I always had a thing for drawing women or girls. At first, a lot of it was representing myself and whatever I was going through, very emotionally driven. It just wasn't enough, and didn't fulfill me. I became aware that people would identify my work as feminist: the body language, the mysterious glares, the fluidity of their presence. I started noticing these observations, and one day it clicked, “There is something I am saying here and I have not been paying enough attention.” So, from that moment, I made sure I took advantage of this subject that I was already dwelling in and consciously work around, subtly but fiercely. This moment of realization made more clear the direction I wanted to take, and still, I'm continuously trying to ground this subject more and more, to really know what it is that I want to say. There is a lot to say on the subject of the feminine or feminism, and I want to embrace all of it and present it when the moment is right and when it comes naturally from me.
Is there a dividing line between Poni and Hilda?
Using the name Poni came from being young and seeing this more like a game, and it stayed mainly because people knew that pseudonym, having followed me from the start. When I started making the shift into galleries and stepping away from just doing murals or editorial work, I started signing as Hilda.

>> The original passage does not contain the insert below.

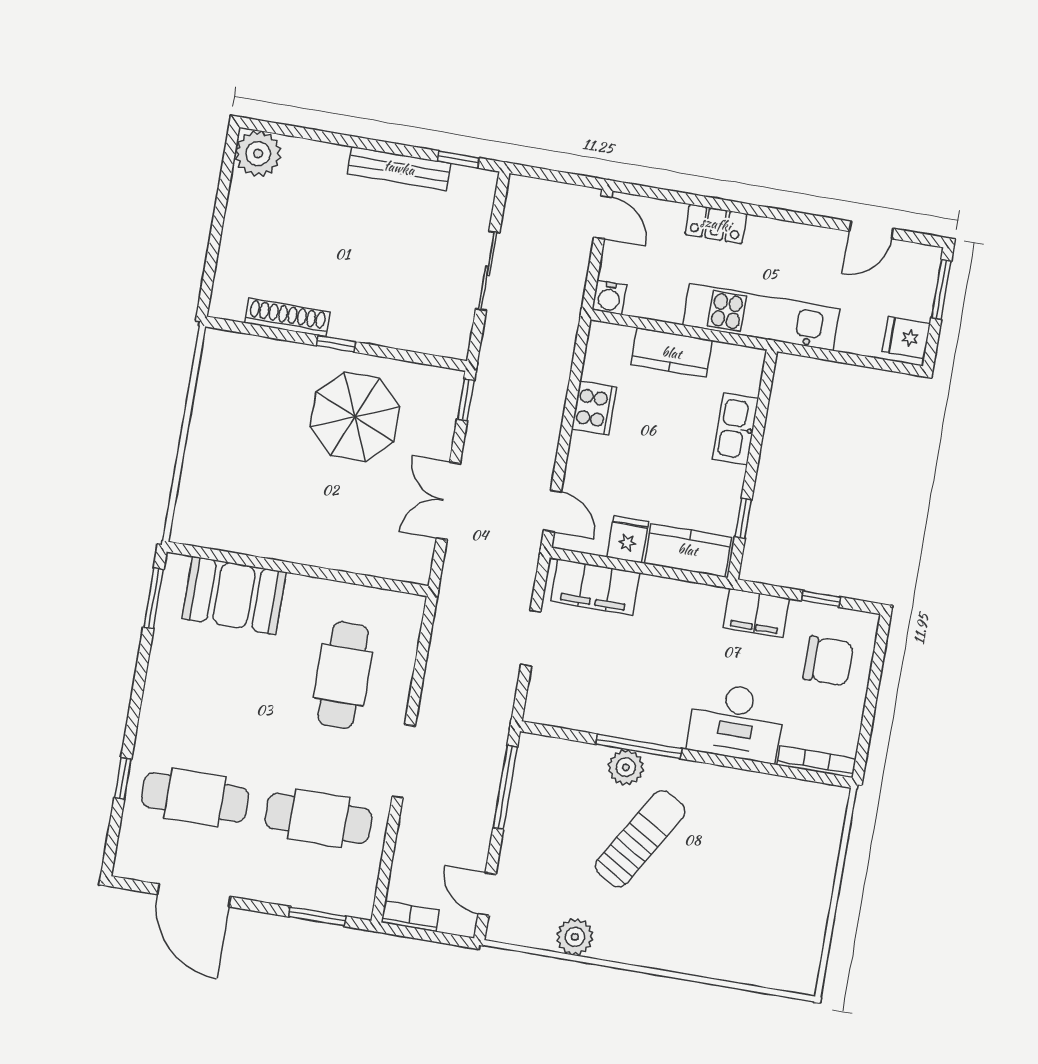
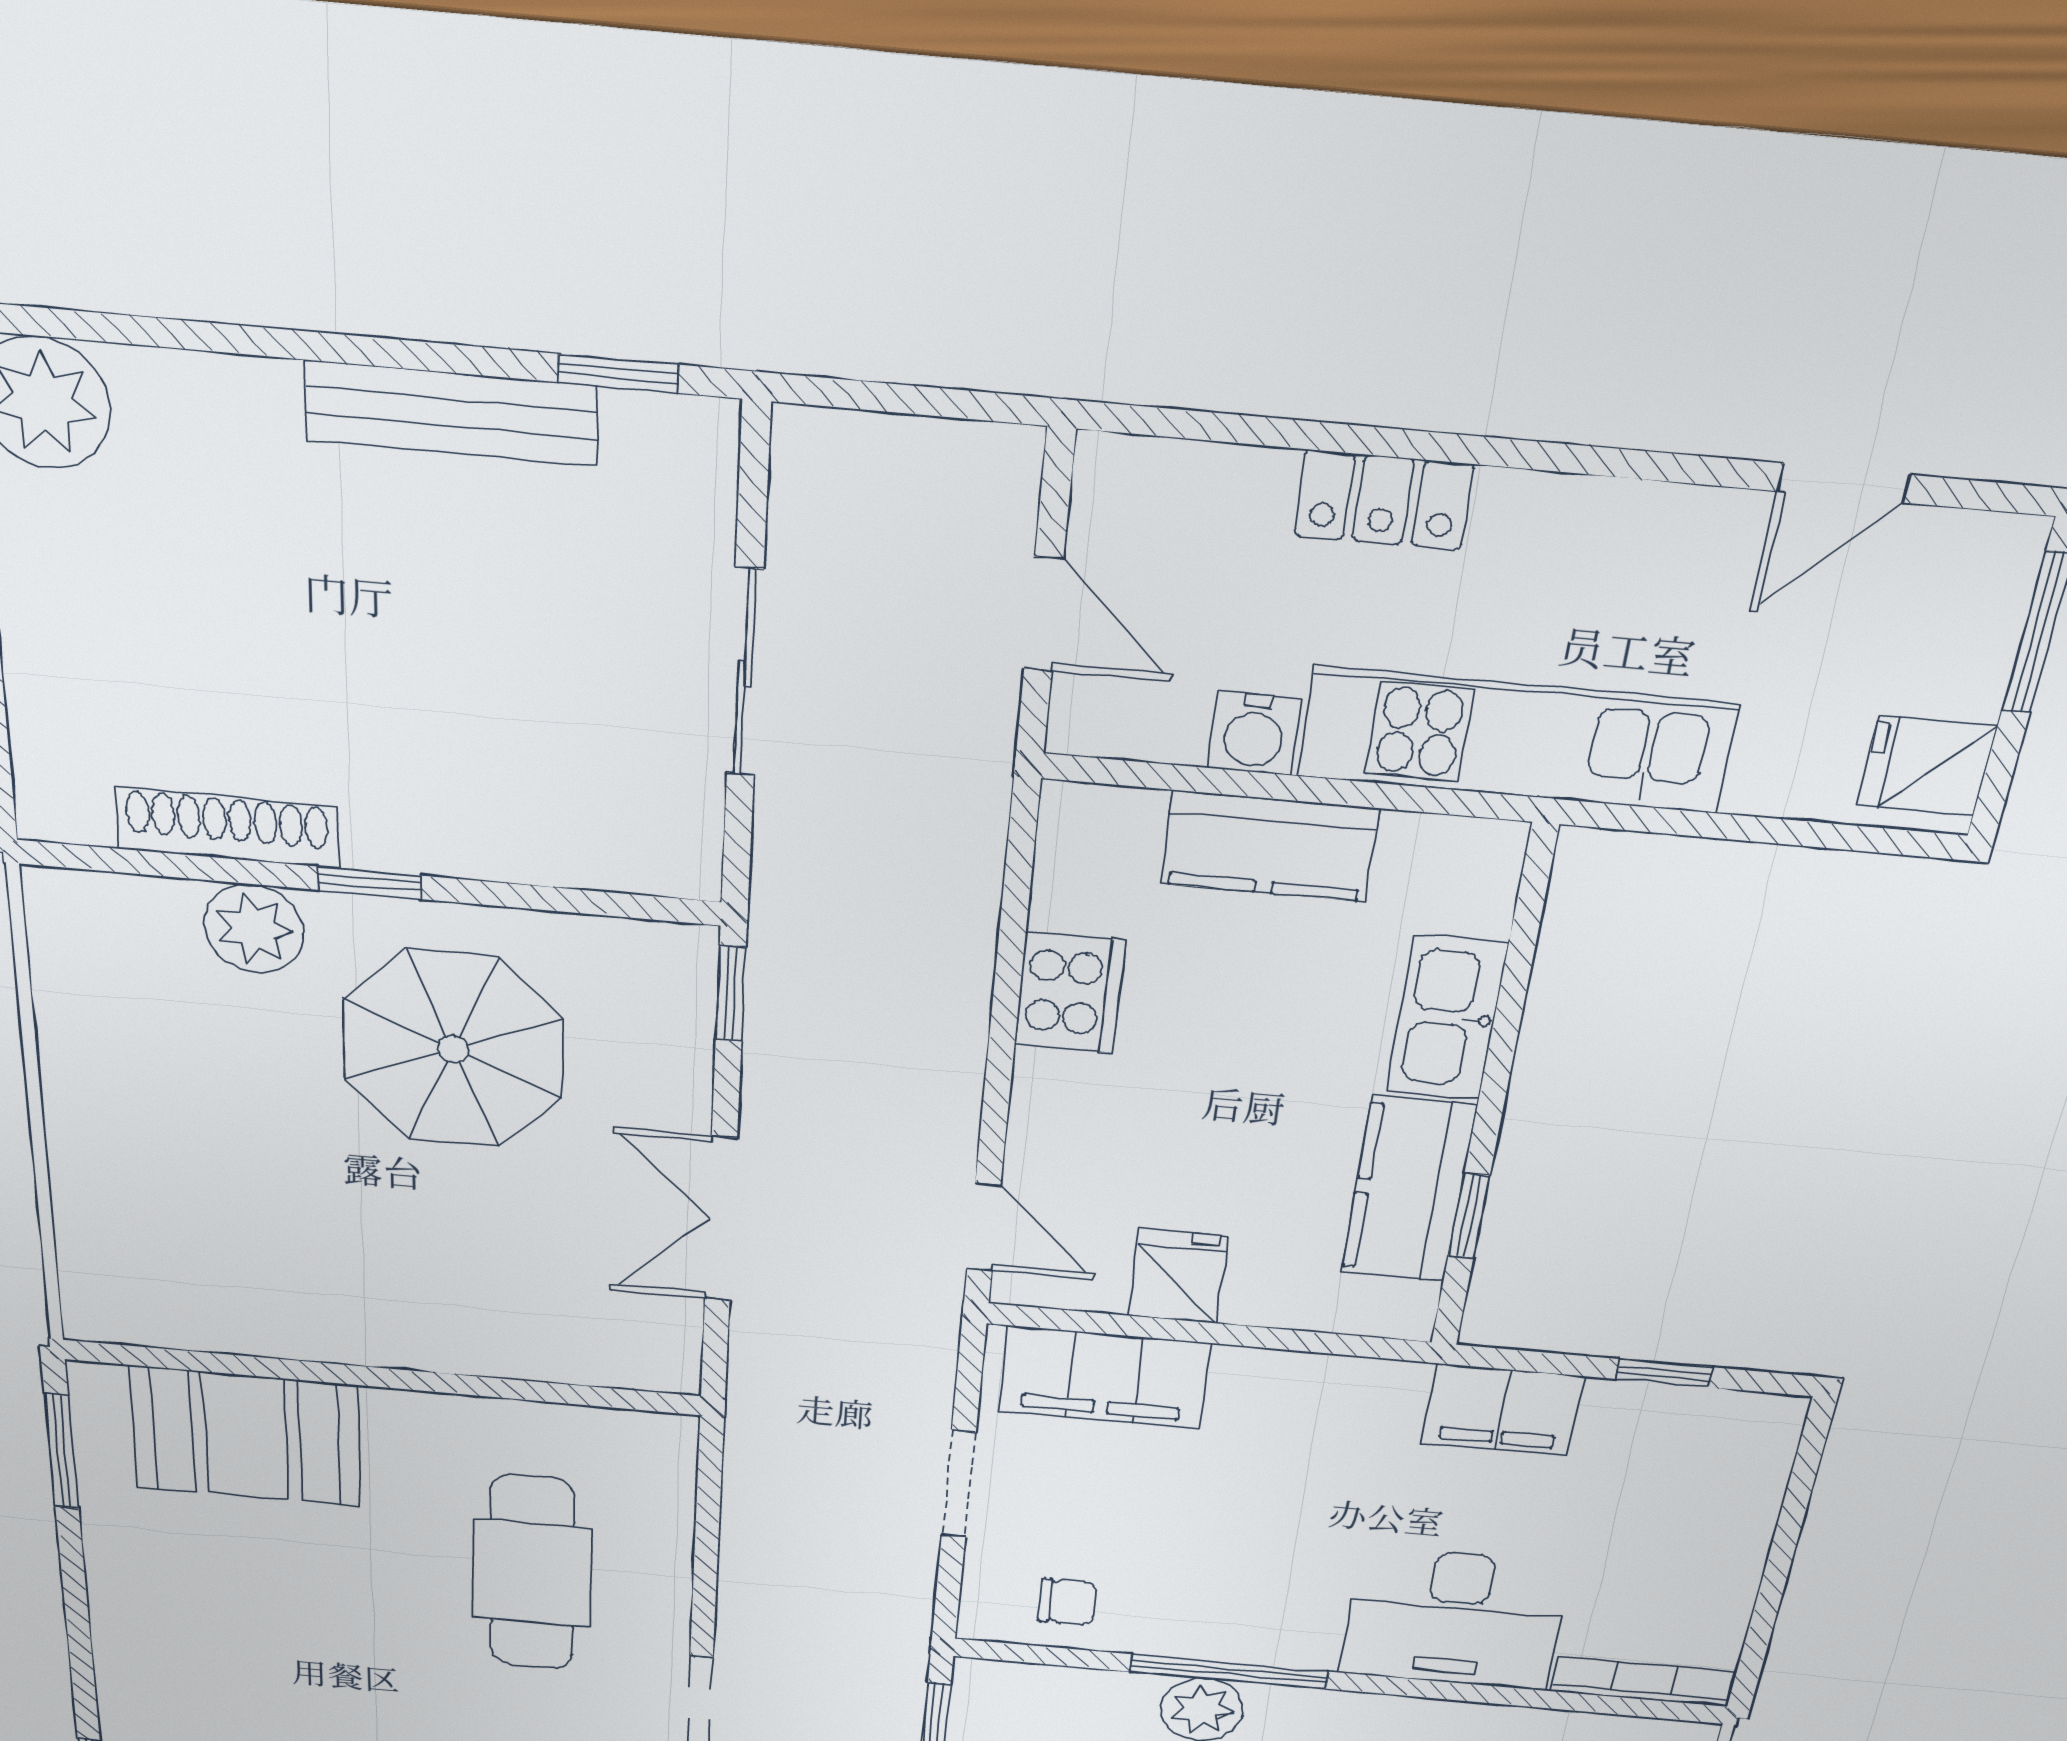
door: (603, 217) -> (1043, 614), moved
water cooler: (609, 297) -> (1254, 733), moved
plant: (288, 360) -> (254, 929), added
kitchen counter: (688, 550) -> (1408, 1190), moved, turned -90
chair: (828, 661) -> (1067, 1602), moved, width x0.54, depth x0.54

It's important for me that people make the connection between both names, and I'll keep going back and forth from one to the other. I want to leave Poni in the urban aspect of my work though, and sign the more serious things with my full name.
Do you feel influenced by the Mexican art that has surrounded your whole life?
Yes, absolutely. I've always tried to stay in touch with the culture in a way that isn't completely literal. With my color palettes, for example, I want to take them towards something that alludes to Mexican art, to the streets, to the people and everything that surrounds me. Since I started using more color, I am always looking for these subtle elements that speak of Mexico.
What do you want it to achieve at a social level with the subject of feminist or feminine empowerment in your work? It is a natural and very key aspect.
Yes, it's natural and, as an artist, you have to be conscious of the fact that it does have an impact. I am trying to treat it carefully, for the visual language and what I want to transmit to always be in synch. I want it to be a positive message, a message of empowerment and change because we're living in some crazy times. I am massively motivated and inspired by seeing all these women doing things non-stop. In the end, everything comes from knowing, “If you can do it, I can do it”. We're all riding this wave together, so many women creating and picking up speed. Women are my inspiration, my origin, my impulse. These women that I am drawing are confident and they know what they want and what they want to do.
Personally, I know that I haven't reached my goal, that I'm not very sure what that might even be, so I'm flowing with it. I never thought I would be doing this, and now that I am, I know that I want more, so much more. I have a lot more to build, so it can be less commercial, and I can eventually live from this in the way that I want to. I think it's about constructing, knowing you're never going to be done, and that the idea of placing the last brick isn't a thing; it's about never ceasing to create.